Of course, such an expanded awareness also calls upon us to make sure that the possibilities we bring into being are truly in line with our inherent nature. This thus puts the spotlight on the concept of integrity. Once we’re familiar with what we’re capable of creating, we also often find that we can’t deny the need to be truthful with ourselves about what we manifest, for anything we materialize that rings hollow will become painfully apparent very quickly, another realization that this film’s characters must come to terms with.

However, no matter what risks or pitfalls may accompany this process, the rewards that come from it are more than worthwhile compared to any adjustments or “sacrifices” we must make. Adopting – and acting upon – an expanded view of life (and reality) can bring us joys beyond measure. And that’s a pretty good payoff for what’s often a modest investment. But, then, we must remember that we’re making that investment in ourselves, and I can’t think of a better place to put our personal capital.

“Fading Gigolo” is a generally enjoyable, occasionally uproarious comedy, even if some aspects of the story seem highly implausible. But those who are willing to suspend the limitations of convention (just as the characters themselves strive to do in this story) will come away nicely entertained. Admittedly, most of the characters could have benefited from more fully developed back stories (especially in Fioravante’s case) to better understand their motivations, and a number of obvious plot holes could have been more effectively plugged, but these shortcomings don’t significantly detract from the fun on offer here.

The picture fields an impressive cast, too, especially in the supporting roles. Vergara is an absolute hoot, and Allen serves up some of the best on-screen work he’s done in years (and in a rare acting turn in a film he didn’t write or direct). Turturro’s performance, however, though nicely nuanced at times, is nevertheless a little too understated. In delivering his portrayal, Turturro comes across like an older (and less interesting) version of the character Paulie Carbone he played in Spike Lee’s “Jungle Fever” (1991). In light of this, he may have better served his film by casting someone else in the lead and reserving his role to that of writer and director.

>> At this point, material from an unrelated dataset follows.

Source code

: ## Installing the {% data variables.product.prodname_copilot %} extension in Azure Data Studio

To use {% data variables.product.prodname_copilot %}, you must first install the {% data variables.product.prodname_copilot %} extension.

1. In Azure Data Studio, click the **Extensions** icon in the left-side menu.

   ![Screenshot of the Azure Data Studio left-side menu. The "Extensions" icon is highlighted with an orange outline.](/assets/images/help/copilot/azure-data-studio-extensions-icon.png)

Broadening our horizons is an exercise that calls for taking chances and risking loss. But it also holds the potential for tremendous personal benefit, often beyond expectations. It’s ironic that such profound insights arise from a film that might easily be misconstrued as little more than an upscale sex comedy, but that’s one of the unexpected joys that comes from it, a revelation not unlike what the characters themselves experience as their stories unfold. Maybe we should follow the examples set in these amorous exploits – and enjoy the “cigarettes” that come afterward.